Batching

  • how-to
    +
    The PHP SDK offers only a blocking API — but this is not necessarily a limitation. Using data batching or process forks you can perform effective bulk operations over data.

    Process forks give an improvement in performance — but at the cost of increased use of CPU and memory. Note, they do not help improve network efficiency, but will be no worse than making individual calls.

    Using a combination of data batching and process forking or the batching API, you can perform effective bulk operations over data.

    Batching operations allows you to make better utilization of your network and speed up your application by increasing network throughput and reducing latency. Batched operations work by pipelining requests over the network. When requests are pipelined, they are sent in one large group to the cluster. The cluster in turn pipelines responses back to the client. When operations are batched, there are fewer IP packets to be sent over the network (since there are fewer individual TCP segments).

    Batching with Multi Get, Multi Options

    Batching multiple data operations will improve network utilization efficiency, until the point that maximum network efficiency is reached. For average network conditions, perhaps start with fetching one or two MiB of data. On a very fast connection between your application server and your Couchbase cluster, try at least 10 MiB.

    getMulti()

    Pass an array of document keys to receive a group of documents. See the API ref for getMulti for more information.

    public getMulti(array<string|int, mixed> $ids[, GetOptions|null $options = null ]) : array<string|int, GetResult>

    upsertMulti()

    Creates a group of documents if they don’t exist, otherwise updates them. See the API ref for upsertMulti for more information.

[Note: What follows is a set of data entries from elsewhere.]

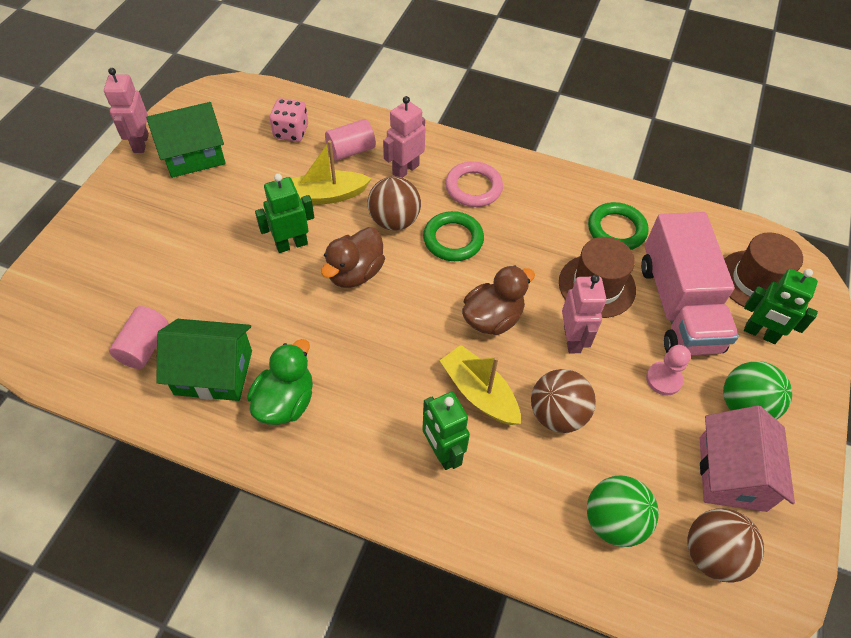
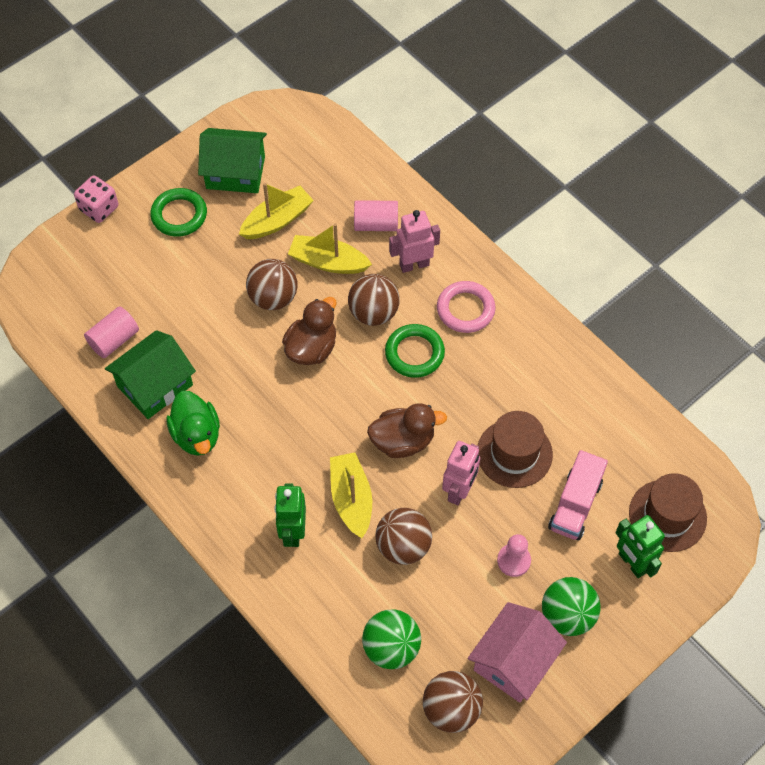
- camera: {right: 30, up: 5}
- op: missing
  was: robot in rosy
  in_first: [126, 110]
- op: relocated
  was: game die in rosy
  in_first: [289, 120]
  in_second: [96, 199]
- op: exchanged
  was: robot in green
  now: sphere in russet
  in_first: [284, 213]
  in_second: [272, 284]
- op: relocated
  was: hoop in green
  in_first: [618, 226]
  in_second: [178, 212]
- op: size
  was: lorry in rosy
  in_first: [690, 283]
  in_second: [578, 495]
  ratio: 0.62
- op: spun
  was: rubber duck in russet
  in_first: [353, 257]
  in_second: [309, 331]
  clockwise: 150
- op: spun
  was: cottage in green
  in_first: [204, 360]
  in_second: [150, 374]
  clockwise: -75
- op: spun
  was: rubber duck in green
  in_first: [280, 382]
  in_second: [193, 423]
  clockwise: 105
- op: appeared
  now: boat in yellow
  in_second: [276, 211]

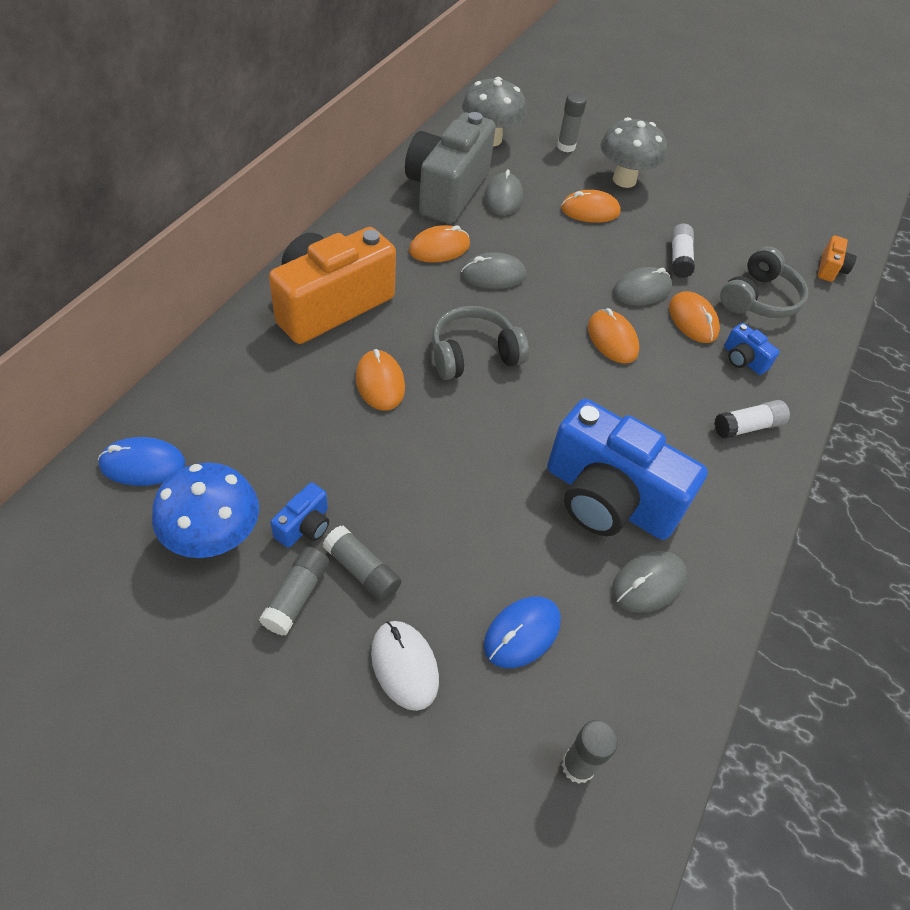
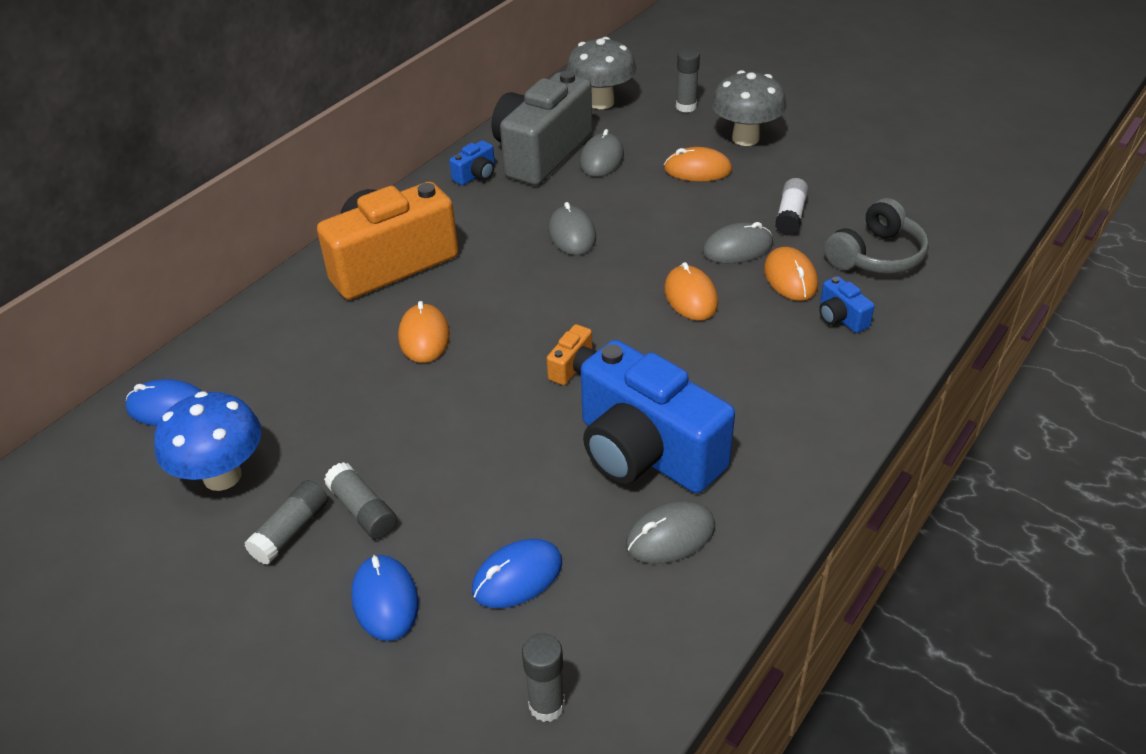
- camera: {right: 15, up: -10}
- op: missing
  was: computer mouse in bright orange
  in_first: [439, 244]
- op: relocated
  was: camera in bright orange
  in_first: [837, 258]
  in_second: [572, 354]
- op: spun
  was: computer mouse in ash-grey
  in_first: [493, 270]
  in_second: [572, 228]
  clockwise: 75
- op: missing
  was: headset in ash-grey
  in_first: [480, 343]
- op: missing
  was: stick of glue in white
  in_first: [752, 419]
- op: relocated
  was: camera in blue
  in_first: [299, 515]
  in_second: [472, 162]
- op: colour
  was: computer mouse in white
  now: computer mouse in blue
  in_first: [405, 666]
  in_second: [385, 598]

    public upsertMulti(array<string|int, mixed> $entries[, UpsertOptions|null $options = null ]) : array<string|int, MutationResult>

    removeMulti()

    Removes a group of documents. If second element of the entry (CAS) is null, then the operation will remove the document unconditionally. See the API ref for removeMulti for more information.

    public removeMulti(array<string|int, mixed> $entries[, RemoveOptions|null $options = null ]) : array<string|int, MutationResult>

    Batching with process forks

    Bulk loading with multiple PHP processes provides a useful way of achieving the effectiveness of parallel operations. In the following example we will look at loading a set of JSON files and uploading them to Couchbase Server in concurrent batches.

    To begin with, let’s look at loading the data from one of the Couchbase sample datasets, the beer dataset. This dataset is around 7300 JSON files, each file representing a document. This sample looks for the dataset in the default location for a GNU/Linux install, you can find the default locations for other Operating Systems in our CLI reference.

    $concurrency = 4; // number of processes
    $sample_name = "beer-sample";
    $sample_zipball = "/opt/couchbase/samples/$sample_name.zip";
    printf("Using '%s' as input\n", $sample_zipball);
    system("rm -rf /tmp/$sample_name");
    system("unzip -q -d /tmp $sample_zipball");
    $files = glob("/tmp/$sample_name/docs/*.json");
    $batches = [];
    for ($i = 0; $i < $concurrency; $i++) {
      $batches[$i] = [];
    }
    printf("Bundle '%s' contains %d files\n", $sample_name, count($files));
    for ($i = 0; $i < count($files); $i++) {
      array_push($batches[$i % $concurrency], $files[$i]);
    }

    Here we’ve unzipped the zip file containing the dataset and then set up the relevant number of batches, where each batch is a set of filenames that we will later read and use the documents from.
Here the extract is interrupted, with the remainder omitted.